I am sometimes glad that took the time to look at affairs of the world from different angles, as a student, as a journalist, a short-term teacher of language or even as an NGO worker. At the National Foundation for India (a funding agency aided by Ford Foundation), I worked closely with journalists to creating space for community/development reporting from the Northeast, Bihar, Rajasthan, and parts of South India. Those projects brought me closer to ‘real life real news’ issues.

Interestingly, during these projects, news the way it has always been changed remarkably. Especially, the northeast -- seen normally as the hub of all shades of insurgency and unrest, a trouble spot in the national canvas, a zone marked by poverty and inaccessibility, and oftentimes, fringe presence in the mainstream – emerged in a fresh new light.

I worked with reporters who wrote about farmers emerging from insurgency crisis through planned subsistence farming, women raising awareness about dangers of alcohol and drugs though door to door campaigns, communities misused by politicians coming up to voice their needs, artisans’ groups bolstering themselves against government apathy through small cooperatives, and much more. Each of these themes generated scores of stories. The Revathis of this world – from the northern badlands to the northeast and the south all had a chance to make headlines. Community news was being created, at least during those projects.
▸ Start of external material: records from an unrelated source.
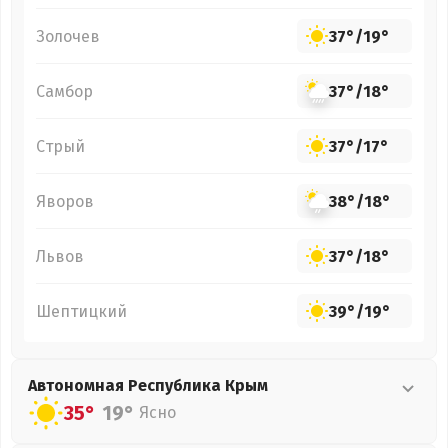
Золочев
37°
/
19°
Самбор
37°
/
18°
Стрый
37°
/
17°
Яворов
38°
/
18°
Львов
37°
/
18°
Шептицкий
39°
/
19°
Автономная Республика Крым
35°
19°
Ясно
But then, this endeavour had to be pushed along, cushioned with incentives to even writers and reporters and followed up with aggressive media campaign for column space in major papers. We lobbied with newspapers in all corners of the country, especially those that did not regard community news as strong a sales indicator as politics, cricket or big ticket entertainment. Community reporting for most publications, was inside page stuff that didn't sell. We were trying to change that notion, and maybe we did, for a while.

Ithaca, a town of roughly 30,000 population in New York state, and home to Cornell University, is where my exposure to community journalism took on a special meaning.
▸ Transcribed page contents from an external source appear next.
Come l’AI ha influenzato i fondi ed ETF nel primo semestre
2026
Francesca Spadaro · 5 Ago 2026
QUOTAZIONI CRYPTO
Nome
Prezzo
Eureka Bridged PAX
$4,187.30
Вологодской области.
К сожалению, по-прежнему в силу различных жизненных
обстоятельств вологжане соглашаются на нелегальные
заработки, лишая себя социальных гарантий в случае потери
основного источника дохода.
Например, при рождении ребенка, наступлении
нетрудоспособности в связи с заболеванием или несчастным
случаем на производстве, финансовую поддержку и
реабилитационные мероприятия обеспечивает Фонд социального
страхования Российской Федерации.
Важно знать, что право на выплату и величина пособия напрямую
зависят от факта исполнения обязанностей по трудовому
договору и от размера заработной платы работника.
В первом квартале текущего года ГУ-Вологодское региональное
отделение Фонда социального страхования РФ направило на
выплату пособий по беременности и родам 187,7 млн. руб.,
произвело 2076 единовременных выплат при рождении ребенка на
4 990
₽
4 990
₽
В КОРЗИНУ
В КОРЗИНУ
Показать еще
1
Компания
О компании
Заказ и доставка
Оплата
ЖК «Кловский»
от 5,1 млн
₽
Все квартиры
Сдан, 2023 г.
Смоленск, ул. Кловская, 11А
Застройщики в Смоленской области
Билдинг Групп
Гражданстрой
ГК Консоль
Working with The Ithaca Journal as assistant Metro editor for the past two years has again brought me closer to the concept of community journalism. Dairy fests, bake and sales, AIDS run, firehouse fund-raisers, EcoVillage, reading partnerships, community art efforts, church missions for literacy, local farming – the list can be endless and evolving. Here community journalism was the benchmark of one’s understanding of slice Americana, how life went about in small town America in general. Often this brand of journalism could be oblivious of issues like war and peace, climate talks or globalisation. But at least in Ithaca, it all blended into a worthy mix of stories that had both local and national impact. So much so, that a small group of students lobbying to save a small patch of woodland from being turned into a parking lot in the prestigious Cornell University grabbed national press recently. The community here was extending its tentacles to life outside, to issues more complex.
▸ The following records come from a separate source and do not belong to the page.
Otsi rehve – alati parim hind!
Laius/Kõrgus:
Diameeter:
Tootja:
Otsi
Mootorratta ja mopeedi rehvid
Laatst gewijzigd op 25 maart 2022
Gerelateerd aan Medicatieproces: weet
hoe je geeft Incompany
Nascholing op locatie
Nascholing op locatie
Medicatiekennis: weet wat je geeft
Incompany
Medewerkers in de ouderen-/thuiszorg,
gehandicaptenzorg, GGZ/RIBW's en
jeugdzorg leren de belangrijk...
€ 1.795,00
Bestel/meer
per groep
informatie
Such a representation of life – through a prism that reflects intimate and seemingly commonplace events -- is not common for Indian English newsreaders. But again, efforts do exist in several vernacular media, although there too, they seldom become national headlines. Even when they make it to page 1, there has to be something more than just a community news element in it.

It will be worth trying to regenerate – or reinvigorate -- a culture of community journalism in the English newspapers in India and lobby for a greater proportion of those stories that are about local efforts. Whether it is profiling the Revathis of the world, seeing how the 73rd amendment is enacted in villages, witnessing the coming up of a local-run anganwadi for quake-stricken Kutchhi children or interviewing the village dai who now campaigns for right of the girl child and against female infanticide – which my esteemed former colleagues and I have been lucky to involve ourselves with -- community journalism only has a better future. It is a tool for reflecting empowerment and is an indicator of people's participation in a vibrant democracy like India.